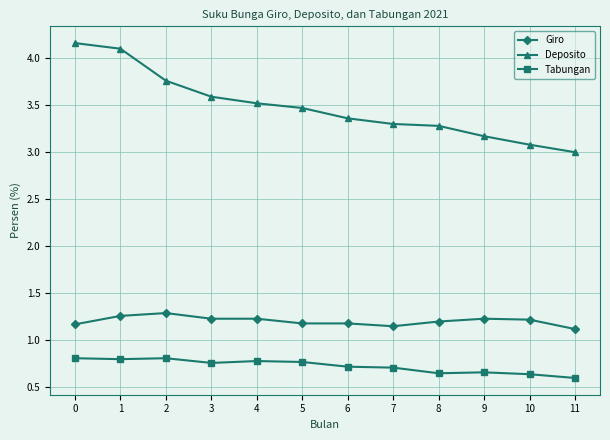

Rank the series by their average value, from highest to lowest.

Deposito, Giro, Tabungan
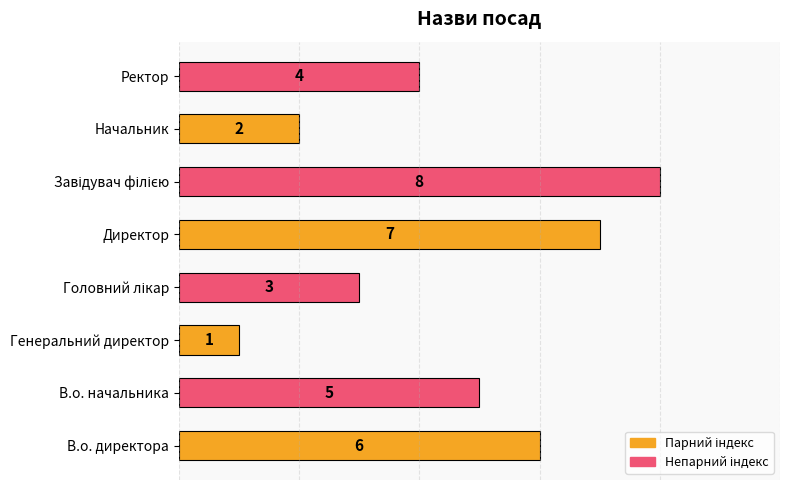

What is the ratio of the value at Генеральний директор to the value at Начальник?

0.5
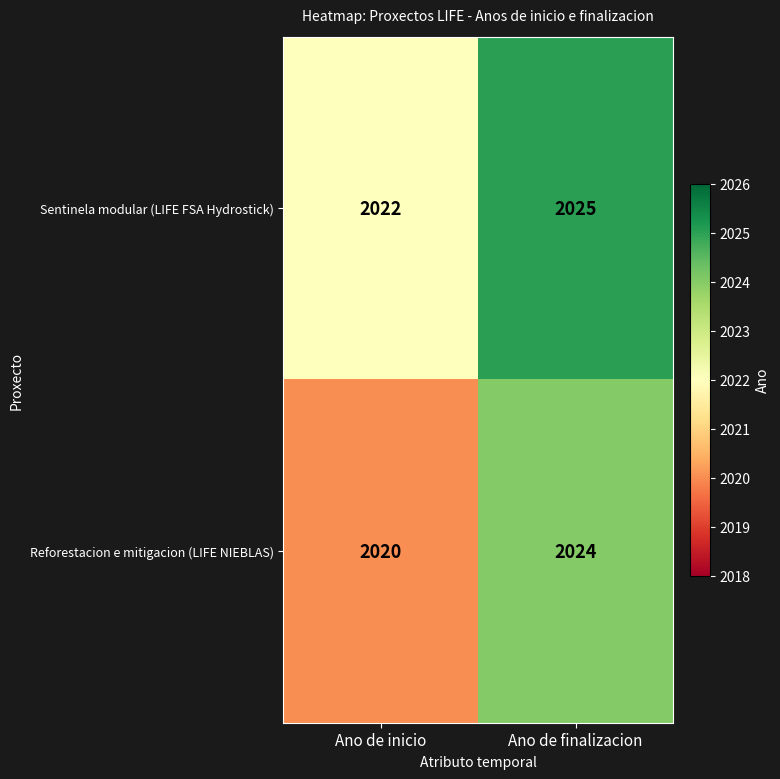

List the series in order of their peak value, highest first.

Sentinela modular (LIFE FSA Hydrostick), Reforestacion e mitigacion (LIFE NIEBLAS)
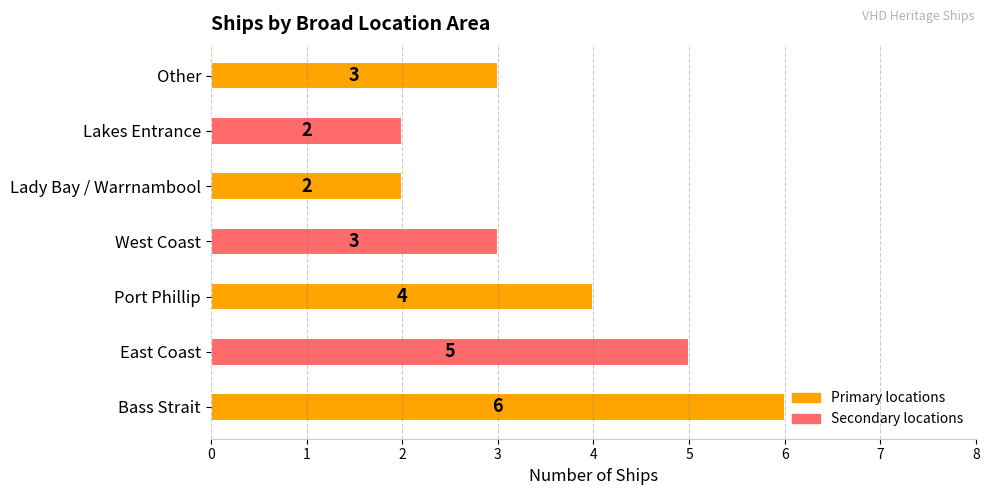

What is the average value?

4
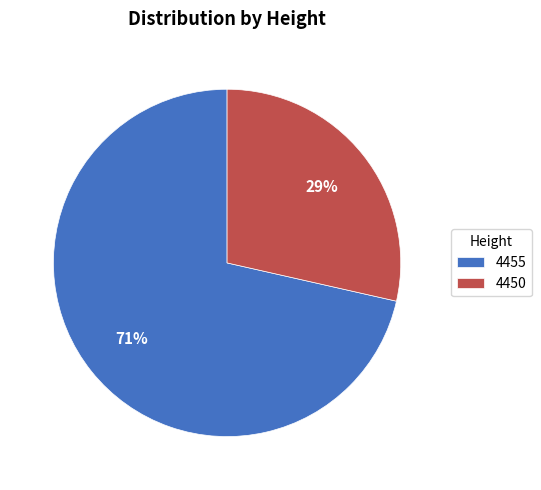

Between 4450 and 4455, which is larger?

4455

(WRITTEN TASK)
Copy the text of every item above word for word, without the pictures.

(EXERCISE SOLUTION)
Rank the series by their average value, from highest to lowest.

Deposito, Giro, Tabungan

What is the ratio of the value at Генеральний директор to the value at Начальник?

0.5

List the series in order of their peak value, highest first.

Sentinela modular (LIFE FSA Hydrostick), Reforestacion e mitigacion (LIFE NIEBLAS)

What is the average value?

4

Between 4450 and 4455, which is larger?

4455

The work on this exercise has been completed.